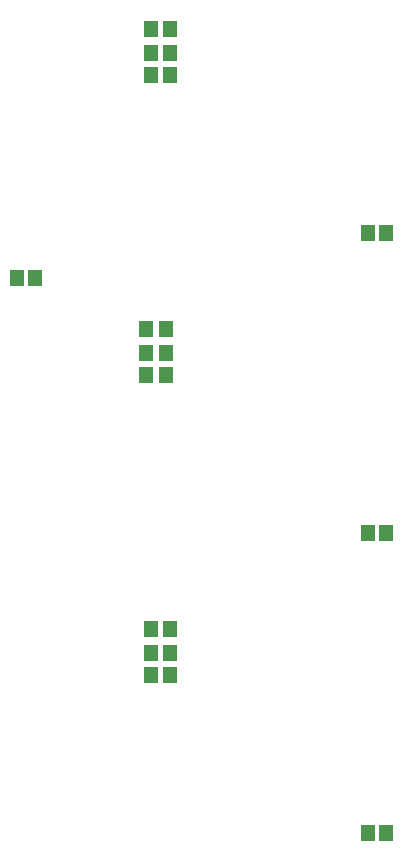
<source format=gbp>
G04 (created by PCBNEW-RS274X (2012-01-19 BZR 3256)-stable) date Wed 19 Feb 2014 20:33:19 CET*
G01*
G70*
G90*
%MOIN*%
G04 Gerber Fmt 3.4, Leading zero omitted, Abs format*
%FSLAX34Y34*%
G04 APERTURE LIST*
%ADD10C,0.006000*%
%ADD11R,0.047200X0.057000*%
G04 APERTURE END LIST*
G54D10*
G54D11*
X41100Y-29500D03*
X40500Y-29500D03*
X52800Y-28000D03*
X52200Y-28000D03*
X52800Y-38000D03*
X52200Y-38000D03*
X52800Y-48000D03*
X52200Y-48000D03*
X45625Y-21200D03*
X44975Y-22750D03*
X44975Y-21200D03*
X45625Y-22000D03*
X44975Y-22000D03*
X45625Y-22750D03*
X45475Y-31200D03*
X44825Y-32750D03*
X44825Y-31200D03*
X45475Y-32000D03*
X44825Y-32000D03*
X45475Y-32750D03*
X45625Y-41200D03*
X44975Y-42750D03*
X44975Y-41200D03*
X45625Y-42000D03*
X44975Y-42000D03*
X45625Y-42750D03*
M02*

</source>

• [Required action] Every line that includes "format" must be copied from the material above.

• [Exercise answer]
<source format=gbp>
G04 Gerber Fmt 3.4, Leading zero omitted, Abs format*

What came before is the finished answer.